Бальзамо говорил отрывисто, словно был не в себе, и графиня Дюбарри приняла это за пророчество, даже не подозревая о том лихорадочном нетерпении, с каким Бальзамо стремился как можно скорее увидеть Лоренцу.
— Ну, граф, вы для меня не только вестник счастья, но и ангел-хранитель, — призналась Дюбарри. — Граф! Запомните хорошенько: я вас защищу, но и вы меня защитите. Давайте заключим союз! Союз!
— Согласен! — отвечал Бальзамо.
Он еще раз поцеловал графине руку.
Захлопнув дверцу кареты, остановившейся на Елисейских полях, он вскочил на своего коня. Джерид радостно заржал и вскоре пропал в темноте.
— В Люсьенн! — успокоившись, крикнула г-жа Дюбарри.
Бальзамо тихо свистнул и пришпорил Джерида.
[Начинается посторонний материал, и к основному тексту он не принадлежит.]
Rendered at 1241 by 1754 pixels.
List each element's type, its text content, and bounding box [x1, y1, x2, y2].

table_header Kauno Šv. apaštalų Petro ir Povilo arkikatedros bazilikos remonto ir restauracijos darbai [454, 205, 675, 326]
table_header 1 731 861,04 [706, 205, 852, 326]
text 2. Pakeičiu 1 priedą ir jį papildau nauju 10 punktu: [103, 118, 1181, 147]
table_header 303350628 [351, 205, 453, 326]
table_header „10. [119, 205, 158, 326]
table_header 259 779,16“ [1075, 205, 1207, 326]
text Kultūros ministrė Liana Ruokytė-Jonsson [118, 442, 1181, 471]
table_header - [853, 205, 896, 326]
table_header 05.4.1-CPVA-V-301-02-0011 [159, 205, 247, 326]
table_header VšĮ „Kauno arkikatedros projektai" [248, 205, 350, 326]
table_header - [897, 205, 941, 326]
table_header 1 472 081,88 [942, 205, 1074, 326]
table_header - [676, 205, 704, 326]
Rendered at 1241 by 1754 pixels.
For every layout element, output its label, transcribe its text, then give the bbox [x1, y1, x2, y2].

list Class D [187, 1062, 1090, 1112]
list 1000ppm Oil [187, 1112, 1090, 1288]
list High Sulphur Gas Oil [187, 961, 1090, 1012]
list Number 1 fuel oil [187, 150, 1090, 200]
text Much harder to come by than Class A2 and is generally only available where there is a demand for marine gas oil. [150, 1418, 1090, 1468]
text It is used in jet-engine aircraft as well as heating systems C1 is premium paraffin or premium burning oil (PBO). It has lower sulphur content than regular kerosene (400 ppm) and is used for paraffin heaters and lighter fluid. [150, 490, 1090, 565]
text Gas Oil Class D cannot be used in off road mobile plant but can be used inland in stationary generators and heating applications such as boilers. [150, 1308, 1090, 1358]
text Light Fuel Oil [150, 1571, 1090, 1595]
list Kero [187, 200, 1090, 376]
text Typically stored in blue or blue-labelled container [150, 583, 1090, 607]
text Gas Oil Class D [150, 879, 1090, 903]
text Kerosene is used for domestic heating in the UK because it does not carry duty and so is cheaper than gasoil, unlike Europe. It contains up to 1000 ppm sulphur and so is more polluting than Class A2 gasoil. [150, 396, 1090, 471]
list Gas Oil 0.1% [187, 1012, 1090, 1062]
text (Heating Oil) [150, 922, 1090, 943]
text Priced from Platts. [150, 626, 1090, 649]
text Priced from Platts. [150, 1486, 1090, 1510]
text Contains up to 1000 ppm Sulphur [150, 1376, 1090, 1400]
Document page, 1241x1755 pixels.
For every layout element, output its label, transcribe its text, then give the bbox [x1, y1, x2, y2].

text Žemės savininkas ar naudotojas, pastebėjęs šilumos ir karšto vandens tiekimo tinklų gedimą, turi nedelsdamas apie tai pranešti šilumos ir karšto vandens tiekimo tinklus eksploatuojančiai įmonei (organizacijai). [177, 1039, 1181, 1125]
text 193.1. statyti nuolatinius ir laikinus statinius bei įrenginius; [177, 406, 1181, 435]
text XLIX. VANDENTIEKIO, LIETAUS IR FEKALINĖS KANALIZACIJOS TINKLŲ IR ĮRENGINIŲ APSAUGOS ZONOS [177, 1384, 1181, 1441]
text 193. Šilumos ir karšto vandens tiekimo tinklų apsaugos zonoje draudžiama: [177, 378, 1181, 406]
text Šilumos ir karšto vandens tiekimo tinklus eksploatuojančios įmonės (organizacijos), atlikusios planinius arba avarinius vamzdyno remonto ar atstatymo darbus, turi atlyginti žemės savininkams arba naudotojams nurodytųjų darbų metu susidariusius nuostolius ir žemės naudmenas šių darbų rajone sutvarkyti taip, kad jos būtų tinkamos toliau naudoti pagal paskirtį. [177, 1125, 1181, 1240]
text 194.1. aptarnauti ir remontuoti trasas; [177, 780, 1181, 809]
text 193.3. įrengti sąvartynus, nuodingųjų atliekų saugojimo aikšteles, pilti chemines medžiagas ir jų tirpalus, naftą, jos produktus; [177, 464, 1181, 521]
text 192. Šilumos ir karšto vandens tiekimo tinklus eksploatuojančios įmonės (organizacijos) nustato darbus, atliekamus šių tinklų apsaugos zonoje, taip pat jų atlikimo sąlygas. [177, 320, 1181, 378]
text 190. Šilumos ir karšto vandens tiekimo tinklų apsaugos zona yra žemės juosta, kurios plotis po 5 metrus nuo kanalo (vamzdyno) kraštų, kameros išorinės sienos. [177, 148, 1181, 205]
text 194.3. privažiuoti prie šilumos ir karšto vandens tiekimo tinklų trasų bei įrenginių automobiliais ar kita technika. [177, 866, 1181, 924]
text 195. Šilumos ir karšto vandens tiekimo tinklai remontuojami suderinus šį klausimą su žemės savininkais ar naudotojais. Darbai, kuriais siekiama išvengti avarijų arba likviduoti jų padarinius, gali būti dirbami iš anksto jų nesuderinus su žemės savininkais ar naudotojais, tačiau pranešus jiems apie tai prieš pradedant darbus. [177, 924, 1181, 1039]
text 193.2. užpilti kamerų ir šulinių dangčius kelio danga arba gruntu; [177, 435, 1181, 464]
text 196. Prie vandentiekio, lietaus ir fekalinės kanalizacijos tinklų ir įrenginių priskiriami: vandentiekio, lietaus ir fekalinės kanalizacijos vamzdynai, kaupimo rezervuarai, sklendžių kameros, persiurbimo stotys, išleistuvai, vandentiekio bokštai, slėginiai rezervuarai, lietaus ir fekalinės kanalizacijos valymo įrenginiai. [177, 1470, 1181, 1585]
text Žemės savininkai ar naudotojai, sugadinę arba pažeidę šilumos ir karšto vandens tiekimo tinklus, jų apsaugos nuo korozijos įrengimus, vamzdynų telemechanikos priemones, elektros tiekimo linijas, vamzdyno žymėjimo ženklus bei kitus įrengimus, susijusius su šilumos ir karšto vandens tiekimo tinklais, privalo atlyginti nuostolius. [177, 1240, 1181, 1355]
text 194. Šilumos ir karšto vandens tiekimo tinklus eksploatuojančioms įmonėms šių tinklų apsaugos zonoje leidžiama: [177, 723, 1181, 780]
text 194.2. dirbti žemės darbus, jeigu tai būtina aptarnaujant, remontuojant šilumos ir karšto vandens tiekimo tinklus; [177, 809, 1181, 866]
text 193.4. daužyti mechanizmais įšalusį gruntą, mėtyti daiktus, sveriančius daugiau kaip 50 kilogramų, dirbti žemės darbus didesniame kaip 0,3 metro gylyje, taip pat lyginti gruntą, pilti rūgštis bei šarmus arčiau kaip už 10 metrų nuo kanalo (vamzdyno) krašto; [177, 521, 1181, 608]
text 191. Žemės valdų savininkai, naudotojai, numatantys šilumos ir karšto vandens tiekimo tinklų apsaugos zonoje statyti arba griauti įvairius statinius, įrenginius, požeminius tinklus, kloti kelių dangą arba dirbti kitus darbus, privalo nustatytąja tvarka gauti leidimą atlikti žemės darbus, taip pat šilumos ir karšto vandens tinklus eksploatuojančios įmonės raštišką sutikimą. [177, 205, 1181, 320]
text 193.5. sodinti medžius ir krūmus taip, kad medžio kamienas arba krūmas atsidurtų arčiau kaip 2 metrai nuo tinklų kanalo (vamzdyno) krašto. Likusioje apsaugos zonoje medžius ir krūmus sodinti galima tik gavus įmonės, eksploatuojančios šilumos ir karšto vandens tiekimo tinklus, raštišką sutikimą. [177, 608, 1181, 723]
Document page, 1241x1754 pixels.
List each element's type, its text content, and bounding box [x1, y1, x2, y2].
Через пять минут он уже был в передней особняка на улице Сен-Клод. Его встретил Фриц.
— Ну что? — озабоченно спросил Бальзамо.
— Да, хозяин, — отвечал слуга, умевший читать его мысли.
— Она вернулась?
— Она наверху.
— В какой комнате?
— В оружейной.
— Что с ней?
— Очень утомлена. Она бежала так быстро, что, заметив ее издали, потому что я ее поджидал, я даже не успел выскочить ей навстречу.
— Неужели?
— Я даже испугался: она ворвалась сюда словно буря, не останавливаясь, взлетела вверх по лестнице и, едва войдя в комнату, вдруг упала на шкуру большого черного льва. Там вы ее и найдете.
Бальзамо поспешил подняться к себе и в самом деле нашел Лоренцу, безуспешно пытавшуюся побороть первые приступы нервного припадка. Магнетические флюиды слишком долго подавляли ее, и теперь ее воля искала выхода. Ей было больно, она стонала; можно было подумать, что на нее навалилась гора и придавила ей грудь, а она обеими руками будто пыталась освободиться от тяжести.
Бальзамо некоторое время смотрел на нее, гневно сверкая глазами; затем поднял ее на руки и отнес в комнату, затворив за собой потайную дверь.